“It was a wonderful place,” Keith Mills once said of Reed. “It spoiled me.” Circumstances forced him to finish his bachelor’s degree elsewhere, but the education and thinking of his Reed years stayed with him throughout life. It was here that he met his future wife and made lifelong friends.
Keith graduated from Anaheim Union High School and started at Reed on scholarship, beginning in 1953. Three years of Army service intervened, and he returned in 1957 as a sophomore. But finances dictated that he complete his bachelor’s degree at UC-Riverside. He moved to California with his Reed-educated bride, Ann Arnquist Mills ’61. One of their two sons, Michael Mills ’82, is also a Reed alumnus.
Majoring in economics with a minor in sociology, Keith was active in the Reed theatre, chorus, student council, and the Quest. After receiving his BA in economics from UC-Riverside, he completed graduate work at Claremont Graduate School and earned a PhD in economics in 1967.

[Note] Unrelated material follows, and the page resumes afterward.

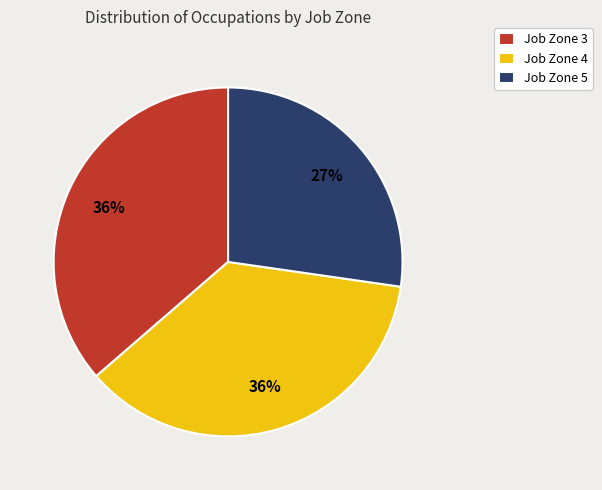

To the nearest percent, what is the difference between the Job Zone 5 and Job Zone 3 slice percentages?

9%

For years Keith taught in schools of management and business administration, including as associate professor at York University in Toronto, where he established a graduate program in urban economic studies; as assistant professor at East Carolina University in Greenville, North Carolina; and as lecturer at Claremont Men’s College.
He also managed a number of businesses, including Mills Soft Water in Fullerton, California, where he served as president, and as vice president of Servisoft Water Service.
Bitten by the acting bug at an early age, he appeared in both plays and one of the Gilbert and Sullivan productions at Reed. He continued to tread the boards throughout his adult life, working as a freelance actor in theatre, film, and television. He was active with the Actors Repertory Theatre in Claremont, was in several musical productions in Riverside, California, and a Cabaret Repertory production of The Dresser. Keith also appeared in the films Secret Admirer and Trial and Error, and played Judge Walter Green on television’s L.A. Law for six seasons.
Asked how Reed had prepared him for life in general, Keith answered, “I discovered that the ‘real world’ was really more like high school.”
He noted, “The intellectual elitist attitudes [Reed] inculcated proved a handicap in leading a normal life with regular people. Fortunately I married a Reed girl who understands me.”
Keith is survived by his wife Ann, his sons Michael (Drucilla) and James, and grandchildren.